Top of the World
Author: Gabrielle Messeder
View album and artist detailsArtist/band: |
Alvorada |
Label: |
Alvorada Music |
Magazine Review Date: |
June/2019 |
To record a fresh, innovative album that retains the charm of a century-old genre is quite an achievement. On the debut album by London-based choro quintet Alvorada, the crew of British and Brazilian musicians stay relatively faithful to the genre's identity, retaining the characteristic instrumentation, elegant polyphony and lilting swing that make it so well-loved among its fans. They also incorporate elements of samba and Brazilian funk, as well as touches of frevo and baião rhythms into their repertoire of originals and arrangements of lesser-known classics. Inventive harmonies and unpredictable melodic twists pepper the originals in particular, notably on the pensive title-track.

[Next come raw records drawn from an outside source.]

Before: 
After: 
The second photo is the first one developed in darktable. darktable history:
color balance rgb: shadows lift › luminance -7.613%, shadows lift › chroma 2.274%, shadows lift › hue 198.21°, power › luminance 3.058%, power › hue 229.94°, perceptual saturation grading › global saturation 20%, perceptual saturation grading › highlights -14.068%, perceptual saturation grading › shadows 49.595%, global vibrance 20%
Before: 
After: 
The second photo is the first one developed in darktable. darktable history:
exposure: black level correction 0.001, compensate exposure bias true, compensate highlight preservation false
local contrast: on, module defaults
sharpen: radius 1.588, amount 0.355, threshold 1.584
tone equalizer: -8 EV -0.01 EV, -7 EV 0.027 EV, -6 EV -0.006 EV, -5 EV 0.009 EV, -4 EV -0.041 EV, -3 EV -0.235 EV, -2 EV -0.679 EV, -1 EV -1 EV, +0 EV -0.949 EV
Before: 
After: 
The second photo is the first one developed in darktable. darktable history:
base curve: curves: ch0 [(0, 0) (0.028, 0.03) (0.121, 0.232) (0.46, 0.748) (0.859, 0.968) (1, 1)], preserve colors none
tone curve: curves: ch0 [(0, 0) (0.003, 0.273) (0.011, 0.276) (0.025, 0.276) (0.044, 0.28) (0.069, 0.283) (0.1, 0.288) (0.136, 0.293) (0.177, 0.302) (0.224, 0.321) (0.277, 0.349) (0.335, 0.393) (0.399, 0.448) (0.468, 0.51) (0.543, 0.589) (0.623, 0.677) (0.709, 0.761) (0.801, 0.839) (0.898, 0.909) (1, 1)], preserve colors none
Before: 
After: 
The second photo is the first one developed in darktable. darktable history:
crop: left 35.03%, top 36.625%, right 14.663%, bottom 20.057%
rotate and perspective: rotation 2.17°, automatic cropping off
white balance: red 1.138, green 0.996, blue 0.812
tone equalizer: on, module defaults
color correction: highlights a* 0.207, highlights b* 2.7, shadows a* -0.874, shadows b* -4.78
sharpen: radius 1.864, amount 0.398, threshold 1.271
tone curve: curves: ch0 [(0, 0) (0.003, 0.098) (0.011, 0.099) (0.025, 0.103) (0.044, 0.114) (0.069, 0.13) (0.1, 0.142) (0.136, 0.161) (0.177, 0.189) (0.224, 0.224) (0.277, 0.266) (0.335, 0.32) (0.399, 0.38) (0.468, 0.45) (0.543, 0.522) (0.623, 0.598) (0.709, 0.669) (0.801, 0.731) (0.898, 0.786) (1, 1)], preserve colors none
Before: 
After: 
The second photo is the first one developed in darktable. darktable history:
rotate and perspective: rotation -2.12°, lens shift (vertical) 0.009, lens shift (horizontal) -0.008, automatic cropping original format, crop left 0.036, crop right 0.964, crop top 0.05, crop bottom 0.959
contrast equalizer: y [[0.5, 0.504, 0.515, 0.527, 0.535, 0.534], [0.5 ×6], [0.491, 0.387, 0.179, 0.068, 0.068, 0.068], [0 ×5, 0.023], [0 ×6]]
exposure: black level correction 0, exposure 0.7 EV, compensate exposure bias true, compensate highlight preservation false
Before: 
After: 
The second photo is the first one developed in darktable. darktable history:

Rachel Hayter's flutes and Andrew Woolf's clarinets and alto saxophone are in turns playful, melancholic, bittersweet, joyous and yearning. Accompanied by Alua Nascimento on percussion, Jeremy Shaverin on cavaquinho and Luiz Morais on the seven-string guitar, they sound like old friends. In Europe at least, choro has never come close to reaching the popularity of bossa nova or samba, its more famous carioca cousins; after listening to this album, this seems even more curious.